Es könnte aber auch anders gehen, zum einen sollte man sich nicht mit dem Marmeladentopf begnügen, mit etwas süßem Geschmack verhungern kann keine Alternative sein. Eine Klage gegen den Freistaat auf auskömmliche, wie in der Verfassung geregelten Finanzausstattung wäre das Mindeste. Ein ertrinkender ist ja auch nicht durch den Wurf des Rettungsringes gerettet, sondern erst wenn er die Möglichkeit hat, ihn auch festzuhalten.

Ein zweiter Weg kann und muss eine Steuerungsgruppe Kreisfinanzen sein, in welcher die Gemeinden und Städte, der Landkreis und Expertinnen zusammen über einen Umbau der Finanzströme im Landkreis reden.
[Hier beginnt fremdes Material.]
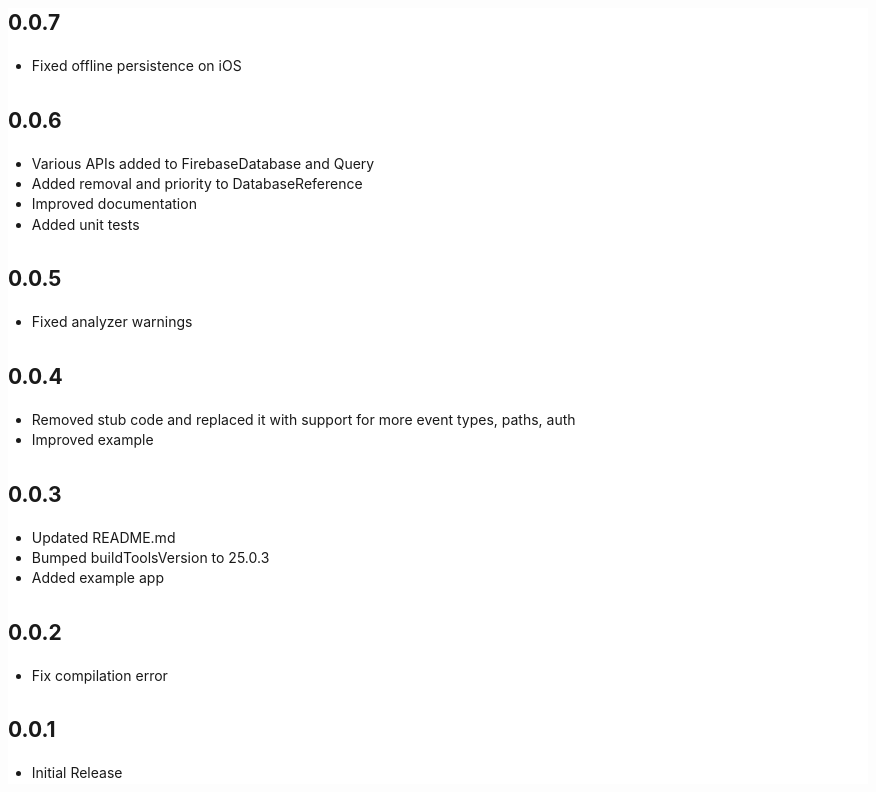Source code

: ## 0.0.7

* Fixed offline persistence on iOS

## 0.0.6

* Various APIs added to FirebaseDatabase and Query
* Added removal and priority to DatabaseReference
* Improved documentation
* Added unit tests

## 0.0.5

* Fixed analyzer warnings

## 0.0.4

* Removed stub code and replaced it with support for more event types, paths, auth
* Improved example

## 0.0.3

* Updated README.md
* Bumped buildToolsVersion to 25.0.3
* Added example app

## 0.0.2

* Fix compilation error

## 0.0.1

* Initial Release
Gemeinsame Projekte zwischen Stadt und Landkreis, zwischen Gemeinde A und Gemeinde B könnten helfen, Finanzen zu sparen. Eine weitaus engere Zusammenarbeit bei Feuerwehren, Betriebshöfen aber auch bei mobiler Verwaltung oder gemeinsamer Nutzung von Technik hilft sparen und entlastet uns alle.